Materials provided
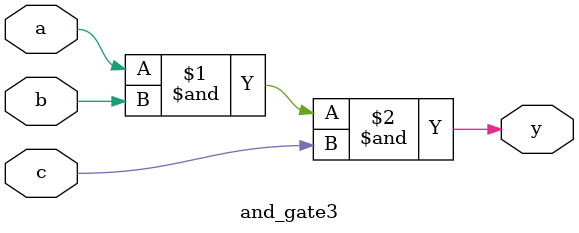
<source format=sv>


module and_gate3 (
	input logic a,
	input logic b,
	input logic c,
	output logic y
);
	
assign y = a & b & c;

endmodule

</source>
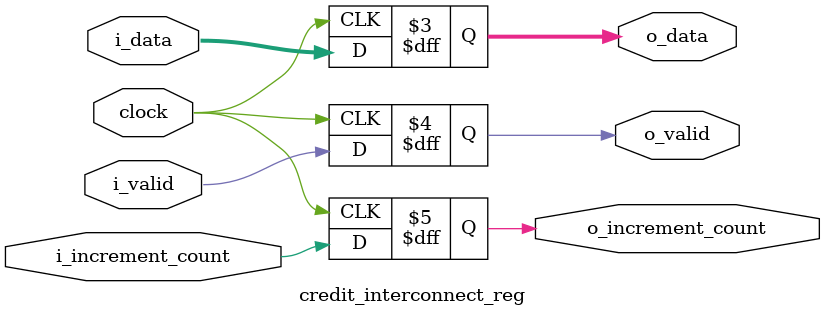
<source format=sv>
module credit_interconnect_reg #(
	/* Data Width:
	 * Data input/output bits */
	parameter DATA_WIDTH = 0

)(
/* Note no reset due to S10 inaccessibility,
   must flush the pipline and initialize registers */
	input clock,

	// Pearl Signals
	input	reg [DATA_WIDTH-1:0] i_data,
	output reg [DATA_WIDTH-1:0] o_data,

	// Control Signals
	input	reg i_valid,
	input	reg i_increment_count,
	output reg o_valid,
	output reg o_increment_count
);

	initial begin
		o_data = {(DATA_WIDTH){1'b0}};
		o_valid = 0;
		o_increment_count = 0;
	end

	always@(posedge clock) begin
		o_data <= i_data;
		o_valid <= i_valid;
		o_increment_count <= i_increment_count;
	end

endmodule

</source>
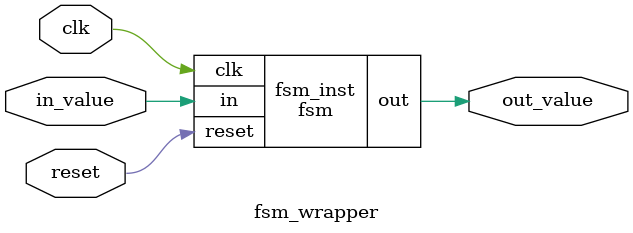
<source format=v>
module fsm (
    input wire clk,
    input wire reset,
    input wire in,
    output reg out
);
    reg [1:0] state;
    always @(posedge clk or posedge reset) begin
        if (reset)
            state <= 0;
        else
            case (state)
                0: state <= in ? 1 : 0;
                1: state <= in ? 2 : 0;
                2: state <= in ? 2 : 3;
                3: state <= in ? 1 : 0;
                default: state <= 0;
            endcase
    end
    assign out = (state == 3);
endmodule

// fsm_wrapper.v
module fsm_wrapper (
    input wire clk,
    input wire reset,
    input wire in_value,
    output wire out_value
);

    // Instantiate the FSM module
    fsm fsm_inst (
        .clk(clk),
        .reset(reset),
        .in(in_value),
        .out(out_value)
    );

    // Initial block for dumping waveform
    initial begin
        $dumpfile("fsm.vcd");
        $dumpvars(0, fsm_wrapper);
    end

endmodule



</source>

How to complete this task
The lines above, starting at the one with "<source format=v>" and ending at the one with "0: state <= in ? 1 : 0;", are the only ones to return, exactly as written.

The completed task
<source format=v>
module fsm (
    input wire clk,
    input wire reset,
    input wire in,
    output reg out
);
    reg [1:0] state;
    always @(posedge clk or posedge reset) begin
        if (reset)
            state <= 0;
        else
            case (state)
                0: state <= in ? 1 : 0;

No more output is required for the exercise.